On the EXT filesystem the fsck utility recovers them and puts them into the lost+found directory. But there are situations when you cannot shut down a system neither unmount the filesystem to run fsck so to perform the recovery.
Let's see a real life example that happened years ago: on a system that was running out of disk space somebody archived (copied and deleted) a log file while a service was still writing onto it. The outcome was that the inode of the file became orphaned: so still there (consuming disk space), still receiving log messages, but even worse, still growing. Reloading the service would have led to losing all the messages logged by the service after having copied the file - this was unacceptable. Eventually I got the idea to try to cat to a new archive file from the file descriptor that was still open, then truncate the file through the file descriptor and reload the service. It worked.
As an example, let say there is a running nginx service instance that among other files is logging into /var/log/nginx/error.log, and that this log file has been deleted: we can use the lsof utility and search for open files marked as deleted:
lsof | grep nginx | grep "(deleted)"
the output should look like as follows:
nginx 1121 root 2w REG 8,1 0 25527982 /var/log/nginx/error.log (deleted)
Please note the PID 1121, and the file descriptor 8. Now, by exploiting the /proc filesystem we can cat from the open file descriptor into /tmp/archive.tgz, truncate the file descriptor and reload
It is like doing this in the above example:
cat /proc/1121/fd/8 | tar cfvz /tmp/archive.tgz
truncate -s0 /proc/1121/fd/8
systemctl reload nginx
Special File types available in POSIX filesystems
Inodes can also be used also to backup information of object that are not real files or directories, providing the user the feel that those objects are files: very often I hear the famous sentence "on UNIX everything is a file": this is not the right way of saying it: the truth is that "on UNIX almost everything is available as a file". We are about to discover why.
Device Files
These are special files that provide direct access to devices, such as disks, the keyboard, the mice and so on. There are two kind of device files:
Device files are created using the mknod utility: the syntax is as follows:
mknod device-name device-type major-number minor-number
- major number identifies the device driver used to access the device
- minor number is specific to the device driver implementation
for example, to create a block device file:
sudo mknod /dev/loop1 b 7 0
to create a character device file:
sudo mknod /dev/another-random c 1 8
Note that since both of the numbers are stored using a single byte, the range is 0-254. The list of major and minor numbers used by the Linux kernel is available at https://www.kernel.org/doc/Documentation/admin-guide/devices.txt
named pipe
Pipes are a one way only channel used by processes to exchange data. They are part of the Inter Process Communication subsystem. Conversely from traditional pipes that do not have a name, named pipes are special files a process can attach to send streams to and read streams from: it is a convenient way to let a process to stream data to another one.
Named pipes can be either created by mknod or mkfifo command line utilities.

§ §

_What you are asked to do_: According to the excerpt on filesystem inodes, which two command-line utilities can create named pipes? Answer using only the excerpt on filesystem inodes.

§ §

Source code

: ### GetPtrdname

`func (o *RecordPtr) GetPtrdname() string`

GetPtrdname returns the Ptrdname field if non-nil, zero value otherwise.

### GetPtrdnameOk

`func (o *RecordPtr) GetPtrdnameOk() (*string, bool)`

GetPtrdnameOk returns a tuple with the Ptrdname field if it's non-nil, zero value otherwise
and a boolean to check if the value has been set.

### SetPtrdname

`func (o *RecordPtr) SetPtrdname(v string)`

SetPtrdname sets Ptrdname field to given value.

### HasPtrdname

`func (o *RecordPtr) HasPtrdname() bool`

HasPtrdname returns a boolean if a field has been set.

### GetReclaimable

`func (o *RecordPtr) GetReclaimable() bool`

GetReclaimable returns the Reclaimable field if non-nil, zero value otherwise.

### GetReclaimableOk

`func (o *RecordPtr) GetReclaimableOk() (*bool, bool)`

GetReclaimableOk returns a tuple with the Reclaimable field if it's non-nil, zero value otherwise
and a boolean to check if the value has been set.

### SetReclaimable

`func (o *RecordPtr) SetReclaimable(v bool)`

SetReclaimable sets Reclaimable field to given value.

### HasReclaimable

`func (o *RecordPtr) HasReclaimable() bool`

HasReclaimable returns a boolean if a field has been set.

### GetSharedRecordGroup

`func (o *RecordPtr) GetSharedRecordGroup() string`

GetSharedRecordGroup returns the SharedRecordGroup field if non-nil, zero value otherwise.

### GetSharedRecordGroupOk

§ §

_Answer section_: mknod and mkfifo.